Documento de origem

T+M: Quais são as fontes de inspiração para o Epaminondas?
CR: Meu pai, Manoel [falecido em 2009], que era filho de português com uma cabocla de São Caetano de Odivelas; e o meu tio Benedito, de quem eu tirei todo o jeito e os trejeitos do Epaminondas. 

image Epaminondas Gustavo (Fernando Diniz / @nandordiniz)

 

T+M: O stand-up virou um show. O sr. já me contou o começo...
CR: Pois então, conheci o Adilson Alcântara, que mencionou a vontade que tinha de me conhecer e me convidou pra fazer show, “Humor à primeira espiada”! E já tem dois anos que estamos rodando os teatros e municípios. Agora mesmo, estou fazendo um espetáculo solo, “Para viver pra de rir” e parte da renda é destinada a entidades solidárias – desde abrigo para animais abandonados ao Combate ao trabalho infantil.

T+M: O que o Epaminondas lhe deu de presente?
CR: Ah, o Epaminondas me deu tanta coisa, sobretudo, me ensinou a ver a vida de maneira diferente, possibilidades e ganhos, por meio de poder falar sobre cidadania. Quando quis ser juiz, entendia eu que o juiz tem o compromisso moral e político de mudar uma realidade. É fabuloso isso! Através do humor, o Epaminondas, altera dores, às vezes! Recebo testemunhos de pessoas que estão se tratando contra o câncer e que receberam um áudio do Epaminondas... que gargalharam, que ficaram felizes. A melhor parte é fazer um humor consciente! Eu perco a piada, mas não perco a minha dignidade! Podem me mandar a melhor piada, mas se ela tem alguma conotação discriminatória, não uso. Aliás, preciso enfatizar que podem até dizer que é uma piada maravilhosa, mas se ela tiver preconceito contra mulheres, gays, negros, loiras, não vejo a menor graça. Tem uma parte no stand-up em que eu falo de costumes de pobres e sempre faço a ressalva de que estou falando da minha vida ali, afinal, “saí de Caetano de Odivelas para a baixa do Guamá!” e são histórias reais, do meu pai. Brinco dizendo que o sonho de todo pobre é ter uma casa de altos e baixos, mas o dinheiro pra fazer a parte de cima não tem e aí, nasceu a laje!

Dados armazenados

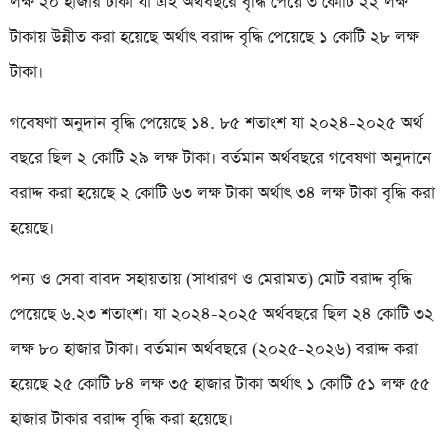
লক্ষ ২০ হাজার টাকা যা এই অর্থবছরে বৃদ্ধি পেয়ে ৩ কোটি ২২ লক্ষ
টাকায় উন্নীত করা হয়েছে অর্থাৎ বরাদ্দ বৃদ্ধি পেয়েছে ১ কোটি ২৮ লক্ষ
টাকা।
গবেষণা অনুদান বৃদ্ধি পেয়েছে ১৪. ৮৫ শতাংশ যা ২০২৪-২০২৫ অর্থ
বছরে ছিল ২ কোটি ২৯ লক্ষ টাকা। বর্তমান অর্থবছরে গবেষণা অনুদানে
বরাদ্দ করা হয়েছে ২ কোটি ৬৩ লক্ষ টাকা অর্থাৎ ৩৪ লক্ষ টাকা বৃদ্ধি করা
হয়েছে।
পন্য ও সেবা বাবদ সহায়তায় (সাধারণ ও মেরামত) মোট বরাদ্দ বৃদ্ধি
পেয়েছে ৬.২৩ শতাংশ। যা ২০২৪-২০২৫ অর্থবছরে ছিল ২৪ কোটি ৩২
লক্ষ ৮০ হাজার টাকা। বর্তমান অর্থবছরে (২০২৫-২০২৬) বরাদ্দ করা
হয়েছে ২৫ কোটি ৮৪ লক্ষ ৩৫ হাজার টাকা অর্থাৎ ১ কোটি ৫১ লক্ষ ৫৫
হাজার টাকার বরাদ্দ বৃদ্ধি করা হয়েছে।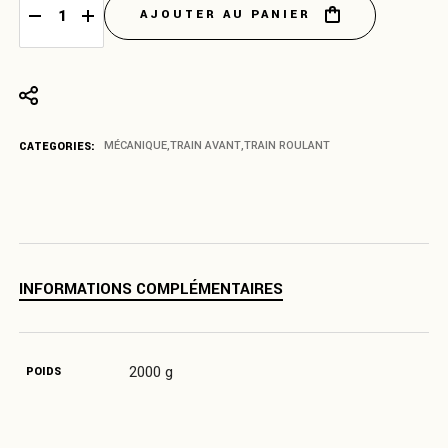
AJOUTER AU PANIER
Kit de rehaussement des demi-bras de suspension avant pour conf
CATEGORIES:
MÉCANIQUE
,
TRAIN AVANT
,
TRAIN ROULANT
INFORMATIONS COMPLÉMENTAIRES
2000 g
POIDS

Ação necessária 1
Segundo a entrevista sobre o Epaminondas, de quem o entrevistado tirou o jeito e os trejeitos do personagem?
Ação necessária 2
Indique se cada afirmação concorda com a entrevista sobre o Epaminondas, respondendo sim ou não e citando as palavras do texto que decidem a questão.
(a) Manoel, pai do entrevistado, era filho de português com uma cabocla de São Caetano de Odivelas.
(b) O show feito com Adilson Alcântara já roda pelos teatros e municípios há cinco anos.
(c) O entrevistado usa piadas com conotação discriminatória quando elas são muito boas.
Ação necessária 3
Continue a entrevista sobre o Epaminondas a partir do ponto em que o texto termina.

Resposta escrita 1
Do seu tio Benedito.

Resposta escrita 2
(a) Sim: "que era filho de português com uma cabocla de São Caetano de Odivelas".
(b) Não: "E já tem dois anos que estamos rodando os teatros e municípios."
(c) Não: "Podem me mandar a melhor piada, mas se ela tem alguma conotação discriminatória, não uso."

Resposta escrita 3
T+M: Além das piadas com conotação discriminatória, o que mais não entra em seu show?
CR: Nada apelativo, palavrões... não vejo a menor necessidade disso! O show é livre! Vão crianças, idosos. Nada que cause constrangimento! Dia desses, encontrei a Dira Paes e ela me disse “você é um comediante nato, com seu humor ingênuo, pueril”. Dia desses, no espetáculo, brinquei sobre a quantidade de farmácias em Belém: “mano, tenho até medo de me espreguiçar e alguém me entregar uma cibalena pela janela de casa”. [risos] Faço piada com Cametá, mas sou muito apaixonado pelo Pará. 

T+M: Para finalizar, quero entrevistar o Epaminondas. Pode ser?
CR: Claro!

T+M: Tens muito orgulho do Cláudio?
Epaminondas Gustavo: Minha mana, tenho pur demais orgulho do pequeno, sabe? Era magro, feio. Queria que ele fusse médico para cuidar das nossas costas e da unidade de Saúde de São Caetano. Quis ser juiz, estudou Direito Civil a vida inteira e não silviu pra nada! É um pequeno que faz um trabalho social.

T+M: Açaí doce ou salgado?
Epaminondas Gustavo: Deus que me defendei de açaí duce! O açaí de veldade tu sente caroço atrás de caroço! Sem açúcar!

T+M: Qual teu lugar predileto em Belém?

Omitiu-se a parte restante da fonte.